C’est une histoire à coucher dehors. À la belle étoile, au milieu des bêtes. Dans un livre sorti en 2018, publié en français l’été dernier chez Le temps des cerises, Pablo Santiago Chiquero nous entraîne en Andalousie, en 1930. On sait, grâce à un reportage de Michel Polac, qu’on pouvait trouver dans les Hautes-Pyrénées dans les années 60 des bergers poètes, lecteurs de Rimbaud, de Jean Giono et de René Char.Ici, c’est l’histoire d’un berger qui fait la lecture de Cervantès à ses chèvres et de Marx à ses brebis. Au départ, c’est un village qui ne paye pas de mine. Abra, hameau de cinq mille âmes, n’a pas donné un maître ou un avocat depuis des lustres. « En revanche, en sortirent quantité d’éleveurs de porcs, de travailleurs journaliers, de bouchers et autres professionnels illettrés ». Il faut dire que l’instituteur sur place, don Alvino, a davantage multiplié les taloches qu’il n’a enseigné l’alphabet durant les quinze années de son magistère. Un jour, sans doute confondu avec un chevreuil, il meurt d’une balle perdue. C’est un professeur excentrique, « gentillet et aimable », don Lazaro, vieux gars entouré de livres, qui le remplace. Alors, quand le patelin illettré rencontre l’énergumène, les villageois commencent à former des files d’attente pour aller jeter un œil dans son salon. Pas de risque, toutefois, qu’ils empruntent un livre. Ces gens-là sont plutôt « réalistes et les pieds sur terre ».

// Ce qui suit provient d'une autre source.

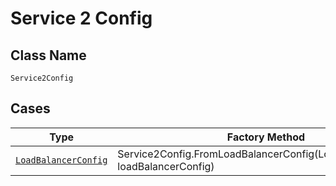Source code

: 
# Service 2 Config

## Class Name

`Service2Config`

## Cases

| Type | Factory Method |
|  --- | --- |
| [`LoadBalancerConfig`](../../../doc/models/containers/load-balancer-config.md) | Service2Config.FromLoadBalancerConfig(LoadBalancerConfig loadBalancerConfig) |

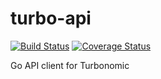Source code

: # turbo-api

[![Build Status](https://travis-ci.org/DongyiYang/turbo-api.svg?branch=master)](https://travis-ci.org/DongyiYang/turbo-api)
[![Coverage Status](https://coveralls.io/repos/github/DongyiYang/turbo-api/badge.svg?branch=master)](https://coveralls.io/github/DongyiYang/turbo-api?branch=master)

Go API client for Turbonomic
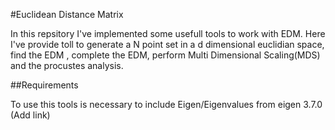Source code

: #Euclidean Distance Matrix

In this repsitory I've implemented some usefull tools to work with EDM. Here I've provide toll to generate a N point set in a d dimensional euclidian space, find the EDM , complete the EDM, perform Multi Dimensional Scaling(MDS) and the procustes analysis.

##Requirements

To use this tools is necessary to include Eigen/Eigenvalues from eigen 3.7.0 (Add link)
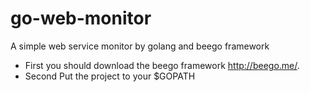 go-web-monitor
==============

A simple web service monitor by golang and beego framework


- First you should download the beego framework http://beego.me/.
- Second Put the project to your $GOPATH
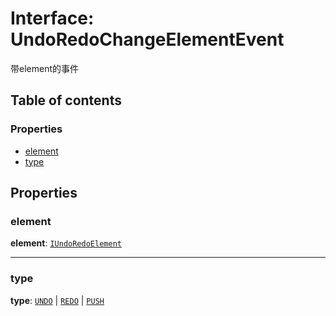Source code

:# Interface: UndoRedoChangeElementEvent

带element的事件

## Table of contents

### Properties

* [element](/en/auto-docs/fixed-layout-editor/interfaces/UndoRedoChangeElementEvent.md#element)
* [type](/en/auto-docs/fixed-layout-editor/interfaces/UndoRedoChangeElementEvent.md#type)

## Properties

### element

**element**: [`IUndoRedoElement`](/en/auto-docs/fixed-layout-editor/interfaces/IUndoRedoElement.md)

***

### type

**type**: [`UNDO`](/en/auto-docs/fixed-layout-editor/enums/UndoRedoChangeType.md#undo) | [`REDO`](/en/auto-docs/fixed-layout-editor/enums/UndoRedoChangeType.md#redo) | [`PUSH`](/en/auto-docs/fixed-layout-editor/enums/UndoRedoChangeType.md#push)
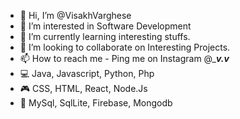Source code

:- 👋 Hi, I’m @VisakhVarghese
- 👀 I’m interested in Software Development 
- 🌱 I’m currently learning interesting stuffs. 
- 💞️ I’m looking to collaborate on Interesting Projects. 
- 📫 How to reach me - Ping me on Instagram 
      @____v.v___
- 💻 Java, Javascript, Python, Php
- 🎮 CSS, HTML, React, Node.Js
- 📑 MySql, SqlLite, Firebase, Mongodb 


<!---
VisakhVarghese/VisakhVarghese is a ✨ special ✨ repository because its `README.md` (this file) appears on your GitHub profile.
You can click the Preview link to take a look at your changes.
--->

Mateo, vingt-quatre ans, alité

Dans le même temps, un jeune homme se morfond dans son lit. Mateo, vingt-quatre ans, berger, a des vagues à l’âme. Enfant, il avait été la coqueluche du village, à cause de ses exceptionnelles capacités de calcul mental. Son père Antonio avait voulu que son fils domine la lecture, l’écriture et le calcul : « A ne pas savoir lire et écrire, disait-il, on est condamné à avoir faim ; seuls les riches […] peuvent s’offrir le luxe de de l’ignorance ». On va pouvoir le faire entrer au séminaire ou l’université, à Cordoue ou à Grenade : « Avec un tel esprit agile avec les chiffres et une tête capable de tout mémoriser et de tout recracher comme un perroquet, en quatre soirées on eût pu faire de lui un bon maître d’école, en quatre ou cinq années un bon médecin, un professeur d’économie ou un avocat ». Hélas, le père Antonio meurt, abattu par la foudre. Pas question de laisser la pauvre mère seule avec les caprins et les ovins ; le petit garçon quitte l’école à dix ans et devient berger. Au milieu des bêlements, le jeune homme finit par tomber en dépression, s’enferme dans son lit crasseux et n’en bouge pas, pendant des mois entiers. Mateo n’est même pas un athlète de la dormition à la manière des frangins décrits par Albert Cossery dans Les fainéants dans la vallée fertile, capables de partir dans des marathons de sommeil de sept années. Il n’a pas non plus l’apathie d’un Oblomov affalé sur son divan. Mateo a seulement perdu l’envie d’avoir envie. Certes, sa fiancée, la belle Conchita, va lui redonner le goût de la vie quelque temps avec des caresses bien spéciales – mais dans l’Espagne cléricale des années 30, c’est un jeu bien dangereux. « Elle redoutait le moment de se retrouver dans le confessionnal de Don Jacinto, le prêtre d’Abra qui était un véritable aspirateur à pêchés ». Conchita cesse son manège qui ferait capoter le mariage. Le moral de Mateo se ramollit de nouveau. « Dieu sait que j’aurais tout essayé », se lamente la fiancée auprès de la mère du jeune homme. La réponse de la mère est savoureuse : « Je le sais, ma fille, je le sais. Ces choses-là laissent une odeur très particulière dans les maisons ».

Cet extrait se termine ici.